Try clearing your cookies.

ERR_TOO_MANY_REDIRECTS

The error page looks like the following:

image showing browser error page

This is caused by header information not being correct forwarded along with the requests. This error will commonly occur with Magento, WordPress, Drupal, Joomla and other CMS’s that are used behind this setup.

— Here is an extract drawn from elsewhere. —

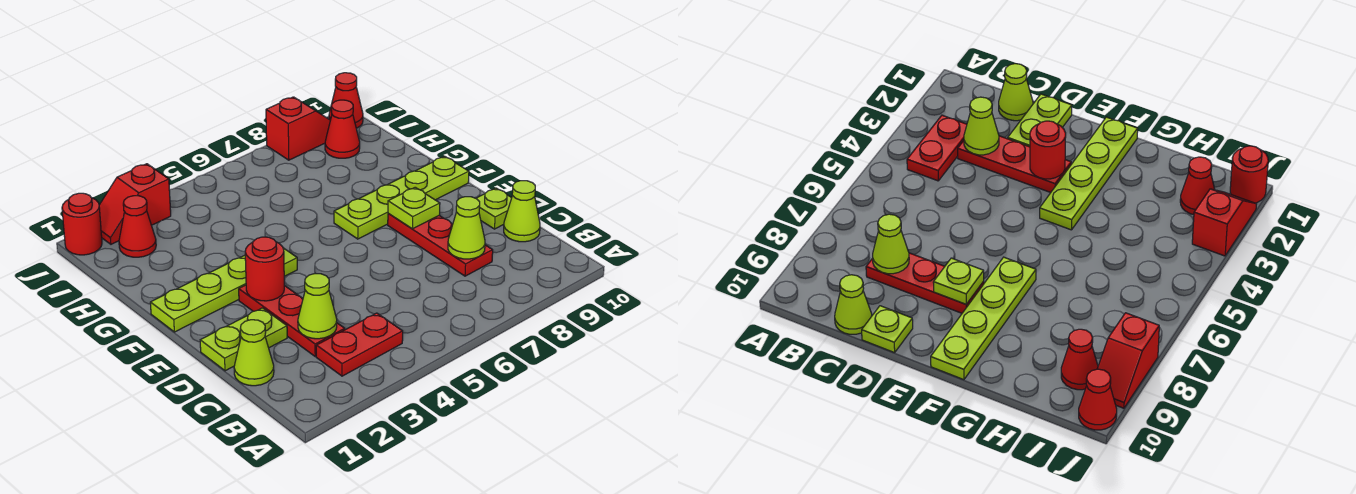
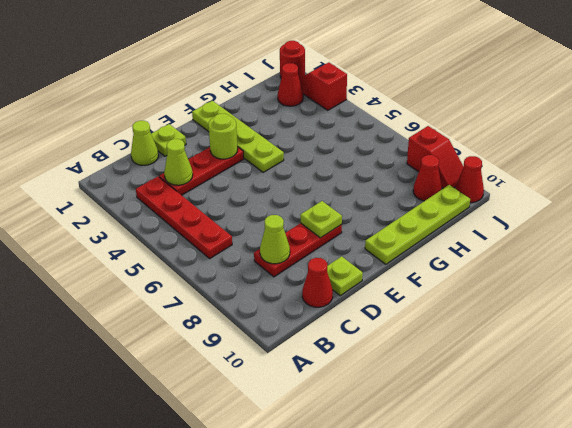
red 1x2 plate [316,313,403,376] -> red 1x4 plate [136,177,232,259]
lime 1x1 cone [504,181,540,242] -> red 1x1 cone [302,258,333,307]
lime 1x2 plate [200,308,287,371] -> lime 1x1 plate [151,124,186,156]
red 1x1 round brick [245,237,284,301] -> lime 1x1 round brick [208,114,238,159]
lime 1x4 plate [334,156,469,239] -> lime 1x4 plate turned to [365,185,470,264]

It can be easily fixed by firstly loading the ‘mod_headers’ Apache module with the following command:

a2enmod headers
systemctl restart apache2

Next, a couple of additional lines need adding to the external and internal VirtualHost files. Open external-https.conf and add the following line:

RequestHeader set X-Forwarded-Proto expr=%{REQUEST_SCHEME}

This gives us a complete file that looks like:

<VirtualHost *:443>
        ServerName            example.com
        ErrorLog              /var/log/apache2/external-https_error.log
        CustomLog             /var/log/apache2/external-https_access.log combined

        SSLCertificateFile    /etc/ssl/example.com.crt
        SSLCertificateKeyFile /etc/ssl/example.com.key

        RequestHeader set X-Forwarded-Proto expr=%{REQUEST_SCHEME}

        ProxyPreserveHost       On
        ProxyPass               / http://127.0.0.1:80/
        ProxyPassReverse        / http://127.0.0.1:80/
</VirtualHost>

Next, open internal-http.conf and add the following line:

SetEnvIf X-Forwarded-Proto https HTTPS=on

The entire files therefore looksl like:

<VirtualHost 127.0.0.1:8080>
        ServerName    example.com
        DocumentRoot  /var/www/html
        ErrorLog      /var/log/apache2/internal-http_error.log
        CustomLog     /var/log/apache2/internal-http_access.log combined
        SetEnvIf X-Forwarded-Proto https HTTPS=on
</VirtualHost>

Finally, restart Apache2:

systemctl restart apache2

And reload the page. This fix will work if you encounter the error with either of the configurations shown on this page.